Compulsive Light and Shadow Chasing

Some dogs develop a fixation on lights, shadows, or reflections that can look like they’re seeing invisible things. This is most common in high-energy, high-drive breeds, particularly herding and hunting dogs from working lines. What often starts as a playful quirk, chasing a sunbeam across the floor or fixating on a reflection, can escalate into a full obsessive-compulsive pattern where the dog compulsively scans walls and floors for any flicker of light or shadow movement.

Laser pointers are a common trigger. The dot activates prey drive but never provides the satisfaction of a “catch,” which can wire a susceptible dog into an anxiety loop. If your dog is staring at walls, scanning floors, or pouncing at spots of light that have long since disappeared, compulsive behavior is worth considering, especially if the episodes intensify over time or your dog seems unable to disengage on their own.

What to Watch For

Video is the single most useful thing you can bring to a vet appointment. These episodes are often brief and hard to describe verbally, but a recording lets your vet see exactly what’s happening: whether your dog’s eyes are tracking something specific, whether their jaw is snapping, whether they seem conscious or glazed, and what the rest of their body is doing. Try to capture a few episodes from different angles if you can.

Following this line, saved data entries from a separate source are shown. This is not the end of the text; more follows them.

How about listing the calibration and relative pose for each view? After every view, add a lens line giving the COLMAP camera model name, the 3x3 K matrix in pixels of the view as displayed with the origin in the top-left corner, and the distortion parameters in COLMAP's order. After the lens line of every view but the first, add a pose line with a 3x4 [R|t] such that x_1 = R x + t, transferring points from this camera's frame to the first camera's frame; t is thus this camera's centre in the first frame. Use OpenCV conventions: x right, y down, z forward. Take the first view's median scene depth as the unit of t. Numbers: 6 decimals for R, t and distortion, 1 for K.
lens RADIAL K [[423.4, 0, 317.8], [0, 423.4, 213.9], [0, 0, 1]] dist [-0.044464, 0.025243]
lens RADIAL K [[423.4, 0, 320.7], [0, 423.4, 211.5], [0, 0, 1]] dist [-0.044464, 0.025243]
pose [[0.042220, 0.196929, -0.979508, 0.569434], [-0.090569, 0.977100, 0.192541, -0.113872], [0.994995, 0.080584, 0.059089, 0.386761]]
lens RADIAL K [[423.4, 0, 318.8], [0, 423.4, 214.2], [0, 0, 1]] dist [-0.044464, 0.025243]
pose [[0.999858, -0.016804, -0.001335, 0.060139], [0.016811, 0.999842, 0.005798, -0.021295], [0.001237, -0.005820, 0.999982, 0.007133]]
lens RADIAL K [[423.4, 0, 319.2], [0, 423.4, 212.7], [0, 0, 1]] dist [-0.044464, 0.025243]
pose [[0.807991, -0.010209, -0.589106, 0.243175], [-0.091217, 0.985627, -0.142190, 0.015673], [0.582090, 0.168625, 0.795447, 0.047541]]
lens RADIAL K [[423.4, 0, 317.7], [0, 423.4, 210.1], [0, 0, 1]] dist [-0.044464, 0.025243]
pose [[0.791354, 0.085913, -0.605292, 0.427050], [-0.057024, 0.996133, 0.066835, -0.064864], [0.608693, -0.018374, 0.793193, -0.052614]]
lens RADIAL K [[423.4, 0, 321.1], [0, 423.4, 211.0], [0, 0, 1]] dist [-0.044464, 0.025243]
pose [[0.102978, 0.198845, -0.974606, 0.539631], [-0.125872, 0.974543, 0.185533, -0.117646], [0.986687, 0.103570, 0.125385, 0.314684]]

Pay attention to patterns. Episodes that happen around mealtimes or shortly after eating point toward GI causes. Behavior that’s identical every time and involves a period of confusion afterward suggests seizures. Gradual worsening in a senior dog, combined with disorientation or sleep changes, fits cognitive dysfunction. A sudden onset after an outing, paired with wobbliness and jumpiness, raises the question of toxin exposure. The timing, frequency, and surrounding context often matter as much as the behavior itself.